EXERCISE PASSAGE =
However, he defends the ministry’s position arguing that there is nothing new about HIV that creates a need for counselling, and that is why counselling sessions are being shortened.
“With the evolution of the epidemic, you can no longer scare somebody with Aids. It is very hard to counsel people, especially the youth, because they never saw how bad the disease was before antiretroviral therapy was developed. Nowadays, if you tell someone they are HIV negative, they express surprise. Besides, young doctors never saw the Aids conditions that we grappled with in Mulago hospital in the late 1990s and early 2000s. So how can they counsel people?”
He adds that to facilitate the Test and Treat Policy, the ministry of health is adopting a method of persuasion. “When you come to a health centre and you are in the target (high-risk) populations, the doctor will ask whether you are willing to take an HIV test. We cannot test everybody because of the finances involved.
Currently, there are 1,300,000 million HIV-infected people in Uganda and of these, 1,050,000 in care (on antiretroviral therapy). So, we are targeting 250,000 people.”
With this outlook, health workers now consider HIV to be on the same level as other diseases, such as hypertension. Counsellors are only giving out basic information – not counselling – that encompasses the need to adhere to drug regimens and monitor viral load. This information is mainly offered to HIV-infected people.
However, according to the HIV Situation Report for February 2017, Uganda has 230 new HIV infections per day, while every day, 76 people die of HIV related causes. The national HIV prevalence rate is 7.3 per cent. This statistics, especially those indicating new infections per day, clearly highlight the fact that while health workers may be suffering from Aids fatigue, there is a continuous need for information among the population.
Counsellors and health workers should be ready and willing to provide this information to their clients in a conducive environment that encourages them to take the HIV test to know their sero status.
What others say...
I have so far tested 10 times, in both private and public health facilities. I was never counselled before and after the tests in both facilities; I was just told to stay safe. Over time, I have realised that health workers in private facilities care more about the people who are going to be tested, than their counterparts in public hospitals. I believe this is because the former receive a better pay.

EXTRACTED ENTRIES =
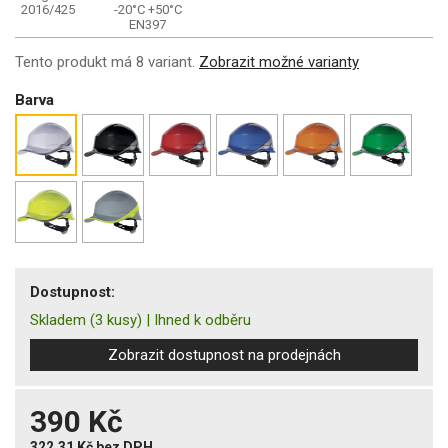
2016/425
-20°C
+50°C
EN397
Tento produkt má 8 variant.
Zobrazit možné varianty
Barva
Dostupnost:
Skladem
(3 kusy)
|
Ihned k odběru
Zobrazit dostupnost na prodejnách
390 Kč
322,31 Kč
bez DPH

EXERCISE 1 =
Answer these questions from the HIV counselling passage:
(a) According to the HIV Situation Report for February 2017, how many new HIV infections does Uganda have per day?
(b) What does the basic information given out by counsellors encompass?
(c) How many times has the person quoted under "What others say..." been tested?
EXERCISE 2 = Using the HIV counselling passage, explain why the speaker says it is very hard to counsel people, especially the youth.
EXERCISE 3 =
State whether each statement agrees with the HIV counselling passage, and support each answer with a quotation:
(a) The national HIV prevalence rate is 7.3 per cent.
(b) The person quoted under "What others say..." was counselled before testing in private facilities.
(c) The basic information from counsellors is mainly offered to people who are HIV negative.
The records are drawn from a source other than the HIV counselling passage.

EXERCISE RESPONSE 1 =
(a) 230 new HIV infections per day.
(b) The need to adhere to drug regimens and monitor viral load.
(c) 10 times.

EXERCISE RESPONSE 2 = According to the speaker, the youth never saw how bad the disease was before antiretroviral therapy was developed. As the epidemic has evolved, people can no longer be scared with Aids.

EXERCISE RESPONSE 3 =
(a) Yes: "The national HIV prevalence rate is 7.3 per cent."
(b) No: "I was never counselled before and after the tests in both facilities"
(c) No: "This information is mainly offered to HIV-infected people."